I don't mind mobile game ads, just to be clear; because they're forgettable. But to be assaulted by a never ending onslaught of them, that just feels like I'm being begged to bite back. Because I'll be honest, it's clueless strawmen backing up a crappy no-talent product lying with confidence, and I've always had a issue with confident liars. You'd like to believe in some sort of enduring personal integrity thrumming through the heart of 'the human condition'- but I suppose maturing is learning that isn't true. Honesty is a myth credited to ancient dreams of golden haired heroes from Greek antiquity.
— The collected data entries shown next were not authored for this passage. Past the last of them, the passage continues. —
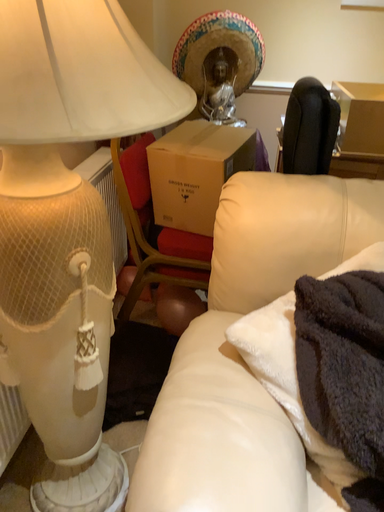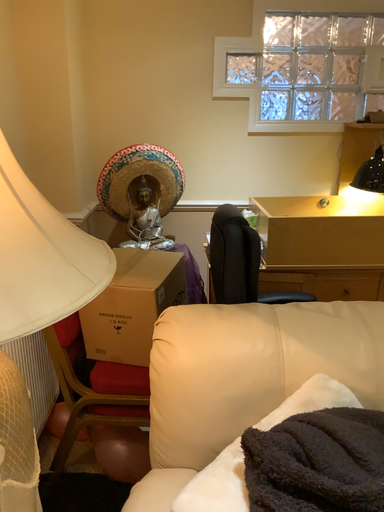
Question: Which way did the camera rotate in the video?

Choices:
 (A) rotated left
 (B) rotated right

Answer: (B)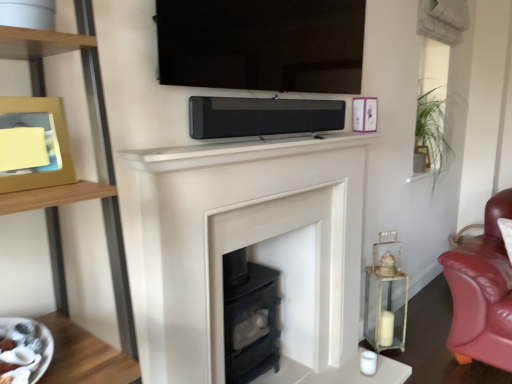
Question: Would you say white glossy plate at lower left is inside or outside wooden picture frame at left, which is the first picture frame from left to right?

Choices:
 (A) outside
 (B) inside

Answer: (A)

Question: Considering the positions of white glossy plate at lower left and wooden picture frame at left, the 1th picture frame from the front, in the image, is white glossy plate at lower left taller or shorter than wooden picture frame at left, the 1th picture frame from the front,?

Choices:
 (A) short
 (B) tall

Answer: (A)

Question: Based on their relative distances, which object is farther from the white matte fireplace mantel at center?

Choices:
 (A) metallic purple picture frame at upper right, which is the 1th picture frame from top to bottom
 (B) white matte fireplace at center
 (C) black matte soundbar at center
 (D) white glossy plate at lower left
 (E) green leafy plant at upper right

Answer: (E)

Question: Considering the real-world distances, which object is farthest from the wooden picture frame at left, which appears as the second picture frame when viewed from the back?

Choices:
 (A) white glossy plate at lower left
 (B) metallic purple picture frame at upper right, the 2th picture frame from the left
 (C) black matte soundbar at center
 (D) white matte fireplace mantel at center
 (E) white matte fireplace at center

Answer: (B)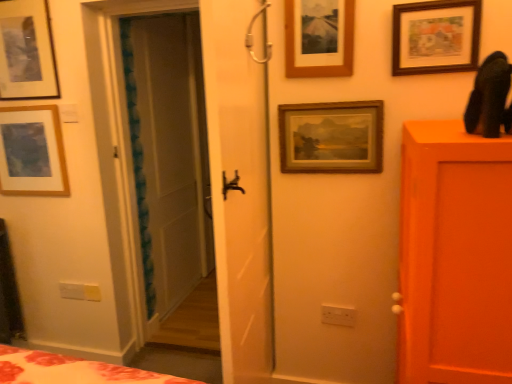
Question: Is wooden picture frame at upper right, which is counted as the 5th picture frame, starting from the left, to the right of wooden picture frame at upper center, which is the third picture frame in left-to-right order, from the viewer's perspective?

Choices:
 (A) yes
 (B) no

Answer: (A)

Question: Is the depth of wooden picture frame at upper right, which is counted as the 5th picture frame, starting from the left, less than that of wooden picture frame at upper center, which is the third picture frame in left-to-right order?

Choices:
 (A) no
 (B) yes

Answer: (B)

Question: Is wooden picture frame at upper right, which is counted as the 5th picture frame, starting from the left, behind wooden picture frame at upper center, which is counted as the third picture frame, starting from the right?

Choices:
 (A) no
 (B) yes

Answer: (A)

Question: Can you confirm if wooden picture frame at upper right, which is counted as the 1th picture frame, starting from the right, is taller than wooden picture frame at upper center, which is the third picture frame in left-to-right order?

Choices:
 (A) no
 (B) yes

Answer: (A)

Question: Is wooden picture frame at upper right, which is counted as the 1th picture frame, starting from the right, turned away from wooden picture frame at upper center, which is the third picture frame in left-to-right order?

Choices:
 (A) no
 (B) yes

Answer: (A)

Question: Considering the positions of wooden picture frame at upper right, which is counted as the 1th picture frame, starting from the right, and matte wooden picture frame at upper left, which ranks as the 5th picture frame in right-to-left order, in the image, is wooden picture frame at upper right, which is counted as the 1th picture frame, starting from the right, taller or shorter than matte wooden picture frame at upper left, which ranks as the 5th picture frame in right-to-left order,?

Choices:
 (A) short
 (B) tall

Answer: (A)

Question: Considering the positions of point (394, 6) and point (18, 163), is point (394, 6) closer or farther from the camera than point (18, 163)?

Choices:
 (A) farther
 (B) closer

Answer: (B)

Question: Considering the positions of wooden picture frame at upper right, which is counted as the 1th picture frame, starting from the right, and matte wooden picture frame at upper left, which ranks as the 5th picture frame in right-to-left order, in the image, is wooden picture frame at upper right, which is counted as the 1th picture frame, starting from the right, bigger or smaller than matte wooden picture frame at upper left, which ranks as the 5th picture frame in right-to-left order,?

Choices:
 (A) small
 (B) big

Answer: (A)

Question: In terms of width, does wooden picture frame at upper right, which is counted as the 1th picture frame, starting from the right, look wider or thinner when compared to matte wooden picture frame at upper left, which ranks as the 5th picture frame in right-to-left order?

Choices:
 (A) thin
 (B) wide

Answer: (A)

Question: From the image's perspective, relative to wooden picture frame at upper center, which is the third picture frame in left-to-right order, is white plastic electric outlet at lower center above or below?

Choices:
 (A) below
 (B) above

Answer: (A)

Question: Do you think white plastic electric outlet at lower center is within wooden picture frame at upper center, which is the third picture frame in left-to-right order, or outside of it?

Choices:
 (A) outside
 (B) inside

Answer: (A)

Question: Is point (353, 317) closer or farther from the camera than point (287, 0)?

Choices:
 (A) farther
 (B) closer

Answer: (A)

Question: Considering the positions of white plastic electric outlet at lower center and wooden picture frame at upper center, which is counted as the third picture frame, starting from the right, in the image, is white plastic electric outlet at lower center taller or shorter than wooden picture frame at upper center, which is counted as the third picture frame, starting from the right,?

Choices:
 (A) tall
 (B) short

Answer: (B)

Question: Based on their sizes in the image, would you say wooden picture frame at upper center, which is the third picture frame in left-to-right order, is bigger or smaller than wooden framed painting at center, marked as the fourth picture frame in a left-to-right arrangement?

Choices:
 (A) small
 (B) big

Answer: (A)

Question: From a real-world perspective, is wooden picture frame at upper center, which is the third picture frame in left-to-right order, positioned above or below wooden framed painting at center, which is counted as the second picture frame, starting from the right?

Hope is a construct of a cold unfeeling world designed to give us the tools to think we can stand up to it. And Royal Match is the true face of the narcissistic angel who collapsed from the heavenly gates into the bog of burning pandemonium to crown himself 'Satan'. That is why Royal Match must die- to prove me wrong and reaffirm that some small spark of worth still exists in this twisted and sullen experiment we call conscious existence.